Para quem gosta de olhar um pouco pro futuro, o Aerolito publicou um relatório com os “20 objetos do amanhã brasileiros”, nas áreas tecnologia, ciência e negócios. Achei só uma falha na revisão marketplace Hic Et Nunc, que foi tirado do ar há algum tempo, mas ainda assim há diversos bons exemplos de negócios que estão apontando o futuro e a reflexão acerca dele continua válida.
Às vezes eu acho que só eu não me rendi ao TikTok, mas confesso que eu fujo da plataforma para não passar a morar nela. Ler um texto como esse “Por que amamos audio memes no TikToK?” (em inglês), faz eu ter a certeza que é melhor eu me manter longe enquanto for possível.
Para quem vier passear em Berlim, deixo aqui a dica dessa plataforma que tem feito eu querer fazer diversos passeios.

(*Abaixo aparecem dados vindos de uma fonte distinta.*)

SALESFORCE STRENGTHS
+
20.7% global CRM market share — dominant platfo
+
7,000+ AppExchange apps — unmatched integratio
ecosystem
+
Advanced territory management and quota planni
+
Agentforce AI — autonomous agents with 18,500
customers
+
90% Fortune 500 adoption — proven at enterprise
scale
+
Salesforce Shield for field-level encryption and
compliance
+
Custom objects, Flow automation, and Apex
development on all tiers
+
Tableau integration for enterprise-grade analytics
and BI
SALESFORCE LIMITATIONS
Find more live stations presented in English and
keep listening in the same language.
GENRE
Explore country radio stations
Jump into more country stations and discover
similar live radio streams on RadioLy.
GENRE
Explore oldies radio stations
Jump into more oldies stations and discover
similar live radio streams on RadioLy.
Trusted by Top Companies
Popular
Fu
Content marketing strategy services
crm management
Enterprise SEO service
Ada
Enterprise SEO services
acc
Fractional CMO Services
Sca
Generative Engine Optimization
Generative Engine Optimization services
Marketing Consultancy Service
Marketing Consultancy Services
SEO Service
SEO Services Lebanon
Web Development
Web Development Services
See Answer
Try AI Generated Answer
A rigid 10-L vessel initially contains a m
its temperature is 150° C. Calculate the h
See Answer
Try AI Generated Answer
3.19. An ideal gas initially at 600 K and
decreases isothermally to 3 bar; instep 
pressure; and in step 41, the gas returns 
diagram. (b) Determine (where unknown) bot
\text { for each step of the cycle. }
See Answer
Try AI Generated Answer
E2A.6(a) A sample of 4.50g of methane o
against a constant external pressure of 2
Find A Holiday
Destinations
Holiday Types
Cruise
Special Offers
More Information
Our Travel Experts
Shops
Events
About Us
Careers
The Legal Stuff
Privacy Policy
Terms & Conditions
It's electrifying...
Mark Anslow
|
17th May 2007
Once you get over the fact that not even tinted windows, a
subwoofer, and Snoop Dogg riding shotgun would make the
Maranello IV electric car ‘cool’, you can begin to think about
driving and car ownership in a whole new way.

Lalai, que bonito! Este texto me bateu como a tradução do que é cultura e como os corpos e a beleza se manifestam em cada lugar. Adorei. Também Léxico recentemente, bem devagar, e que obra! <3
Ainda não consegui me aproveitar do FKK em Munique, onde moro, mesmo sendo tão entusiasta da nudez. Já passei por "praias de rio" por aqui com gente nadando, peladona, mas algo ainda me impede de ir lá e participar. Talvez me falte companhia pra tal? Ou uma primeira vez inaugural? Bem, veremos conforme o tempo passa. Outra coisa curiosa a ver com nudez é o comentário que rola as vezes no trabalho: "no inverno iremos à sauna", dizem. Fico pensando como vai ser ir à sauna — todos peladões, como é de praxe aqui — com a galera do trabalho. Pai celestial, oremos.